• **Directions**
Retype every entry below exactly as it stands.

----

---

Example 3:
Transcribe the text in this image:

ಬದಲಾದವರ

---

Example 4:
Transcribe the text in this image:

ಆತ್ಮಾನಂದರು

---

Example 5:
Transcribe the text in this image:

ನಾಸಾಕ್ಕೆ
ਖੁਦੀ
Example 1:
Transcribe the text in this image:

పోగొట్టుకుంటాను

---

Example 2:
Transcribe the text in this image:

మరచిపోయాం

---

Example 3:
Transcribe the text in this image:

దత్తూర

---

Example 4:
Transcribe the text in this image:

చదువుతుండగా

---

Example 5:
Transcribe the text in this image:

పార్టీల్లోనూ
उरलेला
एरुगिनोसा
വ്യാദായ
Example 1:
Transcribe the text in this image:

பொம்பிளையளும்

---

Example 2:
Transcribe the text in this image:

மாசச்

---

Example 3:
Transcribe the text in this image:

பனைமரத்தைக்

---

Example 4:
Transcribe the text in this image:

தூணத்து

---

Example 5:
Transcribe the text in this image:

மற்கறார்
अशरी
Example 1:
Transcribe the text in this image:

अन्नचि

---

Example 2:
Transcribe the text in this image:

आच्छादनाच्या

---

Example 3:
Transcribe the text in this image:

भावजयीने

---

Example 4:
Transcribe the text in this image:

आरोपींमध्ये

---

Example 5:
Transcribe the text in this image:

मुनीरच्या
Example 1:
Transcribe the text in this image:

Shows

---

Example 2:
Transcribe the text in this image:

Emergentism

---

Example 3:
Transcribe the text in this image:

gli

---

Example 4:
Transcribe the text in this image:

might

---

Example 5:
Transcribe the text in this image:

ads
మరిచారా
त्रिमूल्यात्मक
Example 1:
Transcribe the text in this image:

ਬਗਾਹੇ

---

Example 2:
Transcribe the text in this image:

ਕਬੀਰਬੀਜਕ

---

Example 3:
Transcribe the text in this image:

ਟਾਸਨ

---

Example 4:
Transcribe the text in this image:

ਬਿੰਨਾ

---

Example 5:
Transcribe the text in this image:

----

• **Solution to this problem**
---

Example 3:
Transcribe the text in this image:

ಬದಲಾದವರ

---

Example 4:
Transcribe the text in this image:

ಆತ್ಮಾನಂದರು

---

Example 5:
Transcribe the text in this image:

ನಾಸಾಕ್ಕೆ
ਖੁਦੀ
Example 1:
Transcribe the text in this image:

పోగొట్టుకుంటాను

---

Example 2:
Transcribe the text in this image:

మరచిపోయాం

---

Example 3:
Transcribe the text in this image:

దత్తూర

---

Example 4:
Transcribe the text in this image:

చదువుతుండగా

---

Example 5:
Transcribe the text in this image:

పార్టీల్లోనూ
उरलेला
एरुगिनोसा
വ്യാദായ
Example 1:
Transcribe the text in this image:

பொம்பிளையளும்

---

Example 2:
Transcribe the text in this image:

மாசச்

---

Example 3:
Transcribe the text in this image:

பனைமரத்தைக்

---

Example 4:
Transcribe the text in this image:

தூணத்து

---

Example 5:
Transcribe the text in this image:

மற்கறார்
अशरी
Example 1:
Transcribe the text in this image:

अन्नचि

---

Example 2:
Transcribe the text in this image:

आच्छादनाच्या

---

Example 3:
Transcribe the text in this image:

भावजयीने

---

Example 4:
Transcribe the text in this image:

आरोपींमध्ये

---

Example 5:
Transcribe the text in this image:

मुनीरच्या
Example 1:
Transcribe the text in this image:

Shows

---

Example 2:
Transcribe the text in this image:

Emergentism

---

Example 3:
Transcribe the text in this image:

gli

---

Example 4:
Transcribe the text in this image:

might

---

Example 5:
Transcribe the text in this image:

ads
మరిచారా
त्रिमूल्यात्मक
Example 1:
Transcribe the text in this image:

ਬਗਾਹੇ

---

Example 2:
Transcribe the text in this image:

ਕਬੀਰਬੀਜਕ

---

Example 3:
Transcribe the text in this image:

ਟਾਸਨ

---

Example 4:
Transcribe the text in this image:

ਬਿੰਨਾ

---

Example 5:
Transcribe the text in this image:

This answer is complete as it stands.